### PROBLEM DESCRIPTION
Of all the lines below, output only those starting at the one with "Es recomendable visitar" and ending at the one with "Arriva una novità", both ends included, exactly as written.

--- EXCERPTED RECORDS Enclosed Below ---

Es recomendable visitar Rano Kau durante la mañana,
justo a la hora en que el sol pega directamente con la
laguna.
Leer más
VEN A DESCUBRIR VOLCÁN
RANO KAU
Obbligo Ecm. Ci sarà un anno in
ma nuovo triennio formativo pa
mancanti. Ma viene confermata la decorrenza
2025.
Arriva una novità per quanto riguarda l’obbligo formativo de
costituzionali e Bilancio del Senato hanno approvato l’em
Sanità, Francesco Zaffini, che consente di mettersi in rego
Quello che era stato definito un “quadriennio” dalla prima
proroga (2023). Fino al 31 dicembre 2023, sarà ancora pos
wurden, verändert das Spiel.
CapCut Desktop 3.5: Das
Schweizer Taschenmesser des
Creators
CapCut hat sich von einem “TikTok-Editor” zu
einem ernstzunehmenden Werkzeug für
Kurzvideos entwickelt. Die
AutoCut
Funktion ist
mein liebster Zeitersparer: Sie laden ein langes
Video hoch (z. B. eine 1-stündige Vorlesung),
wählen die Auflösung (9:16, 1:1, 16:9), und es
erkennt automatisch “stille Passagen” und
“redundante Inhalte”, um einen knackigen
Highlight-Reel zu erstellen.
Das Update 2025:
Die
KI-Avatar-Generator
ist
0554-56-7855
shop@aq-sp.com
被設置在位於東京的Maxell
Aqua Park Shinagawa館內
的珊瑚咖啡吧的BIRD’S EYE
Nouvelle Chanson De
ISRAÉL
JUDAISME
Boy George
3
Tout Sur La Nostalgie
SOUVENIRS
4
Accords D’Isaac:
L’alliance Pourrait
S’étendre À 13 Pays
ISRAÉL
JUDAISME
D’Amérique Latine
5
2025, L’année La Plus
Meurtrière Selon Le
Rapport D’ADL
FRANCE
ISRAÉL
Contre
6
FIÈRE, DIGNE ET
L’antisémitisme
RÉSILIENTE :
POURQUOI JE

--- End of Enclosed EXCERPTED RECORDS ---
--- EXCERPTED RECORDS Enclosed Below ---

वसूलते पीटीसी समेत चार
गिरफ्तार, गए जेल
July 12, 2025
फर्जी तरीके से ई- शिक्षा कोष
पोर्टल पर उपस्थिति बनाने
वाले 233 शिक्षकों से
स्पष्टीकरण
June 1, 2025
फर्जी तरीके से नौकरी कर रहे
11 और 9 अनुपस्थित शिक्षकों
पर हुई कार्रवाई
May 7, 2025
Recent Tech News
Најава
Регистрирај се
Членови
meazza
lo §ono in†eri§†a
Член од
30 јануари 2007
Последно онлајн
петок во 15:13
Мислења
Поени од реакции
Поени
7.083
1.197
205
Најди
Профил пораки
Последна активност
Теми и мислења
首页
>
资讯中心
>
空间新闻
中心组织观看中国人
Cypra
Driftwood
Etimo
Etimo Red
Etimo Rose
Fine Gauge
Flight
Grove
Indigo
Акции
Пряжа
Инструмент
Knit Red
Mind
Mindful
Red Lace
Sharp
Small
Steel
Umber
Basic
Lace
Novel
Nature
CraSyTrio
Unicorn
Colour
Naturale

--- End of Enclosed EXCERPTED RECORDS ---
--- EXCERPTED RECORDS Enclosed Below ---

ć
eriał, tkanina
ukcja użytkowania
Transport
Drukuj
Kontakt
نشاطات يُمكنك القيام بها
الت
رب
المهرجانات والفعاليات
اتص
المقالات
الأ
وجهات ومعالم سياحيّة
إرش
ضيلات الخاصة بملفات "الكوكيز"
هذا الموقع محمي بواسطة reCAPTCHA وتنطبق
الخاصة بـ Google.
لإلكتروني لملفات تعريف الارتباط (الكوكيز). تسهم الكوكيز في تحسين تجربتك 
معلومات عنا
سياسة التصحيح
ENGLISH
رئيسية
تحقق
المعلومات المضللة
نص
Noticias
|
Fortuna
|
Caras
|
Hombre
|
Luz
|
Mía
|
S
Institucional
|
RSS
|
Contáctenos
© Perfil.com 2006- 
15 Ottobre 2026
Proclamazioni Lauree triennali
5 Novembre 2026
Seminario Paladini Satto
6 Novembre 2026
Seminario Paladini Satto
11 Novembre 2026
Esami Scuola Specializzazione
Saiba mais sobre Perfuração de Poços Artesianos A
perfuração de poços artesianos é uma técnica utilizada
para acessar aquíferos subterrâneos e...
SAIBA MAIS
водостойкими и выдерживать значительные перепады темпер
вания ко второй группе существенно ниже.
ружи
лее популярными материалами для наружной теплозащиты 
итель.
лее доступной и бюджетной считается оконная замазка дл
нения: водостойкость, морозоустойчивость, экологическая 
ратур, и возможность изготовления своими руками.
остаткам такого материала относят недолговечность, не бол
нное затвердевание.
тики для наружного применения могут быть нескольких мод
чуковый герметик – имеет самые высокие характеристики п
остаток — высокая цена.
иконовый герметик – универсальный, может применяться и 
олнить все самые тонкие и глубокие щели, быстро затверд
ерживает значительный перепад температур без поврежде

--- End of Enclosed EXCERPTED RECORDS ---

### ANSWER SPACE
Es recomendable visitar Rano Kau durante la mañana,
justo a la hora en que el sol pega directamente con la
laguna.
Leer más
VEN A DESCUBRIR VOLCÁN
RANO KAU
Obbligo Ecm. Ci sarà un anno in
ma nuovo triennio formativo pa
mancanti. Ma viene confermata la decorrenza
2025.
Arriva una novità per quanto riguarda l’obbligo formativo de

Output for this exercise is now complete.